The data.
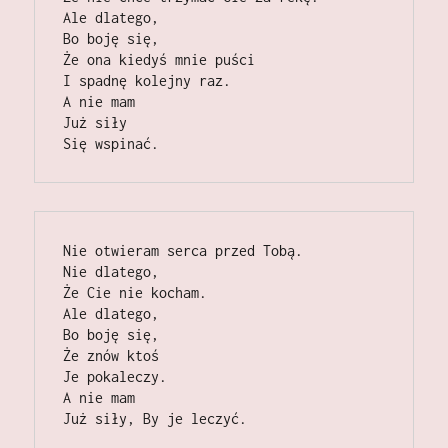
Ale dlatego,                                                                                                                                                                                         
Bo boję się,                                                                                                                                                                                   
Że ona kiedyś mnie puści                                                                                                                                                             
I spadnę kolejny raz.                                                                                                                                                                   
A nie mam                                                                                                                                                                                      
Już siły                                                                                                                                                                                      
Się wspinać. 
Nie otwieram serca przed Tobą.                                                                                                                                                
Nie dlatego,                                                                                                                                                                                
Że Cie nie kocham.                                                                                                                                                                     
Ale dlatego,                                                                                                                                                                                                         
Bo boję się,                                                                                                                                                                                    
Że znów ktoś                                                                                                                                                                                
Je pokaleczy.                                                                                                                                                                                  
A nie mam                                                                                                                                                                                      
Już siły, By je leczyć. 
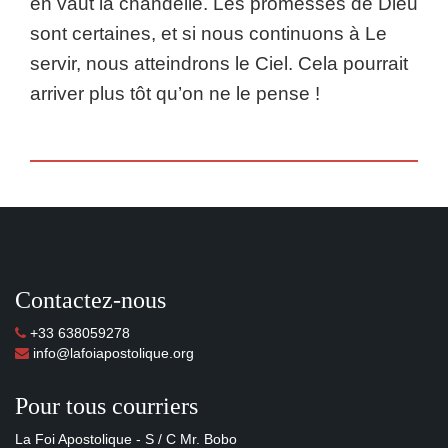
en vaut la chandelle. Les promesses de Dieu
sont certaines, et si nous continuons à Le
servir, nous atteindrons le Ciel. Cela pourrait
arriver plus tôt qu’on ne le pense !
Contactez-nous
+33 638059278
info@lafoiapostolique.org
Pour tous courriers
La Foi Apostolique - S / C Mr. Bobo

Job item.
Display each line of the data where "dlatego" occurs.

Problem solution.
Ale dlatego,                                                                                                                                                                                         
Nie dlatego,                                                                                                                                                                                
Ale dlatego,                                                                                                                                                                                                         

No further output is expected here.